Pablo, alumno incorregible
Gálatas 5,1.13-15
Era mi tercer colegio. No me soportaban en ningún centro y yo tampoco los soportaba. Formo parte de una familia acomodada. Mis padres tienen mucho dinero y poco tiempo para estar conmigo. Me conceden muchos caprichos y muy poco cariño.
Mientras fui pequeño, la cosa marchaba bien que mal; pero con la adolescencia comenzaron los problemas: avisos a los padres, castigos y finalmente la expulsión.
Mis padres, para tranquilizar su conciencia me enviaron a un internado que se caracterizaba por su alto nivel y por su disciplina férrea. Pero yo allí me ahogaba. Una palabra estaba siempre presente en mi espíritu y en mis labios: libertad. Y esa palabra se traducía en rebelión, intento de saltarme las normas, absoluta despreocupación por los estudios. Mis educadores intentaron «ayudarme» unas veces con buenas palabras, otras con «sermoncitos», finalmente con el castigo. Me hacían sufrir, pero yo también sabía responderles con la misma moneda. Mi ansia de libertad, y al mismo tiempo de evasión, me condujeron a la droga. La cosa se descubrió y de nuevo fui expulsado.
Después de mucho buscar, debido a mis antecedentes, fui a un nuevo colegio. En un principio me pareció igual que todos y , como de costumbre, mi conducta y mis resultados no eran buenos. Una cosa que me sorprendió y casi me molestó es que no me echaran la bronca…, ¡estaba tan acostumbrado! Un día el encargado de clase me llamó. ¿La cosa comenzaba de nuevo? Fui dispuesto a la lucha. Pero, ¡oh sorpresa!, ningún reproche. Ninguna reprimenda, ningún intento de hurgar en mi vida, ningún «buen consejo». Simplemente preguntar cómo me sentía, qué pensaba del curso y de los profesores y un «hasta la próxima».

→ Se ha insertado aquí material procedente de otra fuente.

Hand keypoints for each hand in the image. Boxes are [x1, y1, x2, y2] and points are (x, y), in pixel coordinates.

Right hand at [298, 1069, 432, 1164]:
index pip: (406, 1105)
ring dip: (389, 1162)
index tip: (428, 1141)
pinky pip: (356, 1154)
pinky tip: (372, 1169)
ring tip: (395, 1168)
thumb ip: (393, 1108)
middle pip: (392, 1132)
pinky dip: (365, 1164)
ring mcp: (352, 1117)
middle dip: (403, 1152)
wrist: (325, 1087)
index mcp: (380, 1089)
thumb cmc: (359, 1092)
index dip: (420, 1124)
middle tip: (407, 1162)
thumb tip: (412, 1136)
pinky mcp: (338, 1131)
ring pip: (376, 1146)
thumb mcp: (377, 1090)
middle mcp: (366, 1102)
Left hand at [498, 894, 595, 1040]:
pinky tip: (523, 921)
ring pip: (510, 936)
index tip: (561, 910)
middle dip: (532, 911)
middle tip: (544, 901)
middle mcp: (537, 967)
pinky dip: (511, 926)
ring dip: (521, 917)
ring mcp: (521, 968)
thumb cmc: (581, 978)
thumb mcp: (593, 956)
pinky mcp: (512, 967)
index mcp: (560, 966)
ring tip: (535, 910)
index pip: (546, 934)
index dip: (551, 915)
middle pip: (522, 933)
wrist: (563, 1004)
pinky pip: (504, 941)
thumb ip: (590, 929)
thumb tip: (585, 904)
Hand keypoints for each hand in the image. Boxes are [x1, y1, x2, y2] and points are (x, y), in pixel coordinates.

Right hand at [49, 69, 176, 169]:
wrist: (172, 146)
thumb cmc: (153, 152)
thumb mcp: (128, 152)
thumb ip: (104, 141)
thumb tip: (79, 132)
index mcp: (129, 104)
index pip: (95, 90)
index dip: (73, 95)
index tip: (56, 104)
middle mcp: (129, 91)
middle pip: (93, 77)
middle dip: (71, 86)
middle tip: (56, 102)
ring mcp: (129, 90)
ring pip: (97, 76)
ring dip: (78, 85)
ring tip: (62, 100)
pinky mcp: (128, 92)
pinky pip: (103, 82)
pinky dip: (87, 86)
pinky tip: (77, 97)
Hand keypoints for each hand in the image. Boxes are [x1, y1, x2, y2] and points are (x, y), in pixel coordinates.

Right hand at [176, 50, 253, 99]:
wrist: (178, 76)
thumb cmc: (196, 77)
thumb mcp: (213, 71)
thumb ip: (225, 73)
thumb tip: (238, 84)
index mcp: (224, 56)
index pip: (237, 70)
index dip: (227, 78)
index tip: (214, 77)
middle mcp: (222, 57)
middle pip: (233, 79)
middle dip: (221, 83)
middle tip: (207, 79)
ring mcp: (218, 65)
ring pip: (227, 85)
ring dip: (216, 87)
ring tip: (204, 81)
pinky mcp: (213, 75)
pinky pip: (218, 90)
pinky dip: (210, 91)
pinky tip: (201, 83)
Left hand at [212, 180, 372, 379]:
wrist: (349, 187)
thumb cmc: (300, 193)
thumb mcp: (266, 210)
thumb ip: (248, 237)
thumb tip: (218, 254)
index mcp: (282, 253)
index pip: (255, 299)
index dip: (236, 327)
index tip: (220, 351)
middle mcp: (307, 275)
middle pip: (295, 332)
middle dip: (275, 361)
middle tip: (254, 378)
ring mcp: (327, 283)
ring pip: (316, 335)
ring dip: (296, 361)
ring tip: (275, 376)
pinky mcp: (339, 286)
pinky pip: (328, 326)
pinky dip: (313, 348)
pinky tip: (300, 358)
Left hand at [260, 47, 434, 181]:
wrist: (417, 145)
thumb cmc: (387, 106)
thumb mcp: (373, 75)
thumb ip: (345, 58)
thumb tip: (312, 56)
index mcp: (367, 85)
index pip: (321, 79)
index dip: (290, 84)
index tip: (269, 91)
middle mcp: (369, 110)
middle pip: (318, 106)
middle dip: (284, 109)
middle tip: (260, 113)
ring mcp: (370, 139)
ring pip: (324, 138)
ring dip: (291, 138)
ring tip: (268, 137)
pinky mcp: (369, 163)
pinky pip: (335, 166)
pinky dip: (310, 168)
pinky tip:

Unos días más tarde fui yo el que me acerqué y le abrí mi corazón, mi soledad, mis rebeldías, mis impotencias, mi ansia de libertad y de autenticidad. Por primera vez en mi vida me sentí escuchado y respetado. No me dio ni soluciones ni consejos, pero sentí que estaba conmigo y que podía contar con él.
Un mes más tarde me llamó y me dijo que se estaba formando un grupo de alumnos para ayudar en una escuela en un suburbio de la ciudad que contaba con una gran presencia de niños emigrantes. Se trataba de acompañarlos, darles apoyo escolar, animar el tiempo libre. Me quedé completamente sorprendido. A mí, el «fracasado», me invitaban a ayudar a otros fracasados, golpeados por la vida. Pero, ¿por qué no?
Eso me ha obligado a estudiar un poco más para poder ayudar en la formación de los niños. Y poco a poco, casi sin darme cuenta, me he ido sintiendo libre y creo que he llegado a comprender que la libertad nace de la caridad.